Executive chairman, Ford
Talent: Chopping through boards
The great-grandson of Henry Ford may have carmaking in his blood, but he also has the cool poise of a beer-bottle-slashing Mr. Miyagi. As a black-belt Tae Kwon Do, Ford’s been known to shatter several layers of wooden boards with his bare hands.

Aaron Levie
CEO, Box.net
Talent: Illusions
In an interview with Forbes, Levie flaunted his adroitness as a magician: card tricks, a disappearing coin, and other tricks. He even expressed his desire to perform with David Copperfield. “People would know me as, like, the magic guy,” he said. “And I was, like, ‘No, I’m the Internet guy.’ And they wouldn’t believe me.”

Asher Bohbot
CEO, EOH
Talent: Harmonizing
During the day Bohbot, an former industrial engineer, runs a major IT firm in South Africa, but at night he “sing[s] for leisure in a small group,” he told Tech Central. “We’re 10 or so strong and sing folk and traditional songs.” And while his iPhone apparently contains songs by Coldplay, Counting Crows, and the Eagles, he insists: “Old music is timeless. A lot of new music is oversimplified. I hear the things my son listens to, and it’s just drums.”

Dick Costolo
CEO, Twitter
Talent: Jokesmith
A former professional standup comic, Costolo—who also founded FeedBurber—uses his improv skills often, and in the boardroom. “One minute he’s talking about revenues or negative press; the next he’s cracking jokes and making fun of employees for tweets they’ve sent during the week,” says one Twitter worker.

John Chambers
Chairman and CEO, Cisco
Talent: Duck Calling
The 63-year-old inveterate hunter from West Virginia with a talent for avian mimicry landed on Youtube, where he performs and explains his calls. One viewer wasn’t impressed with what he heard: “your so-called female call kinda sounds like a blue heron.” Burn!

Sandy Lerner
Co-founder, Cisco
Talent: Medieval Jousting
After leaving Silicon Valley in the 1990s, Lerner moved to Virginia and purchased a farm stocked with Shire horses (“the most impressive specimens of the equine world I’ve ever been close to,” wrote one visitor). Lerner occasionally rides these magnificent beasts in Elizabethan jousting contests. He also dabbles in historical period costume design and Colonial-era farming.

Cynthia Whelan
Managing director, Barclays Australia/New Zealand
Talent: Pirouetting
When she was only 15, Whelan left school to become a professional ballerina.
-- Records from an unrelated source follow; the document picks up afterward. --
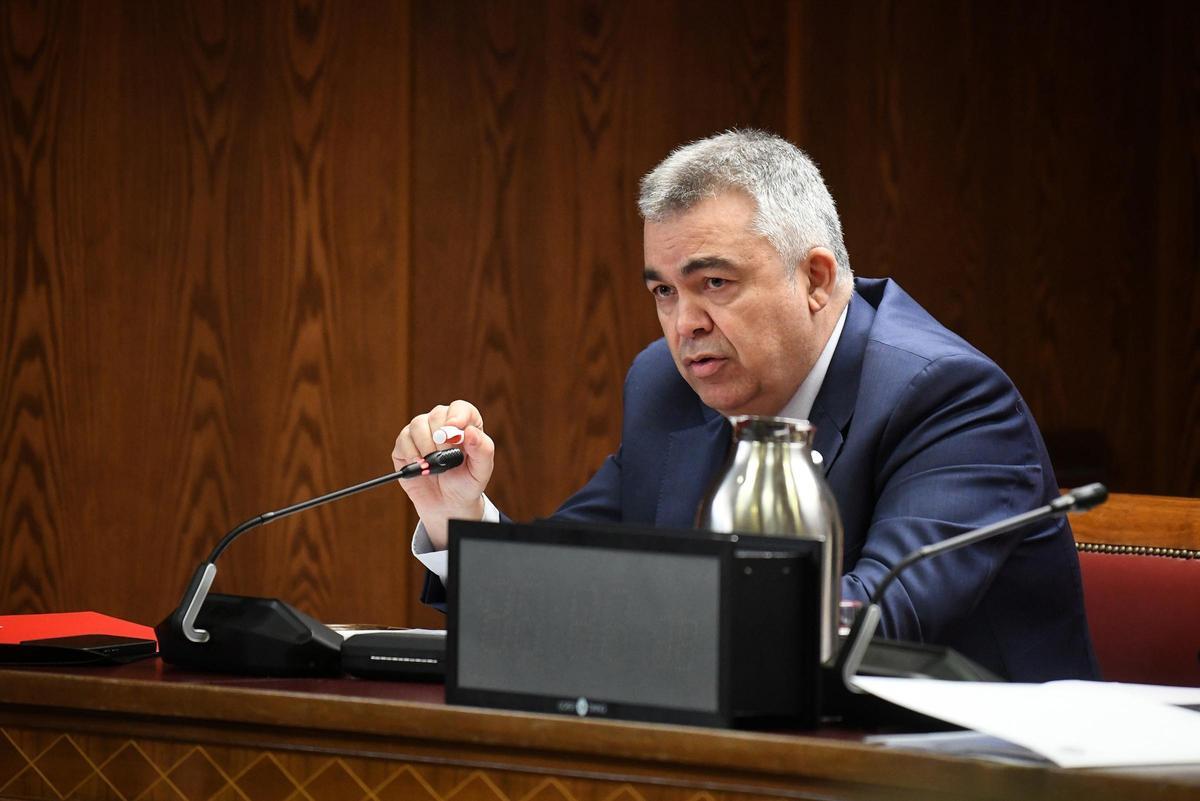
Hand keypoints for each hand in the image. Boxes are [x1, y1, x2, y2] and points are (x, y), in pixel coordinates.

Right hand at [392, 400, 494, 549]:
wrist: (448, 504)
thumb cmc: (467, 483)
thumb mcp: (482, 470)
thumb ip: (482, 449)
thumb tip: (470, 431)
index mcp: (465, 424)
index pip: (460, 408)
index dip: (456, 416)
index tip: (454, 431)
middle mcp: (442, 422)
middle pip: (436, 415)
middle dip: (441, 439)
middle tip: (446, 458)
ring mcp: (422, 431)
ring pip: (418, 424)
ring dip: (426, 447)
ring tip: (434, 466)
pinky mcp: (405, 444)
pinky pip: (403, 439)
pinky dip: (411, 454)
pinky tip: (421, 466)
After an injury finished her career, she turned to investment banking. “To be good at an art form like ballet or investment banking, you need discipline, a great deal of professionalism, good partnerships and teamwork, and flawless execution,” she told LeadingCompany. “A lot of the discipline and resilience I learned as a ballerina, I’ve bought to my investment banking career.”

Marissa Mayer
President and CEO, Yahoo!
Talent: Rote Memorization
The Yahoo! CEO developed a superhuman mind for numbers while working as a grocery clerk during high school. “I have a good memory for numbers. At the grocery store, you have to remember to charge $4.99 a pound for grapes and 99¢ a pound for cantaloupe by typing in a number code. The more numbers you could memorize, the better off you are. If you had to stop to look up a price in a book, it totally killed your average.”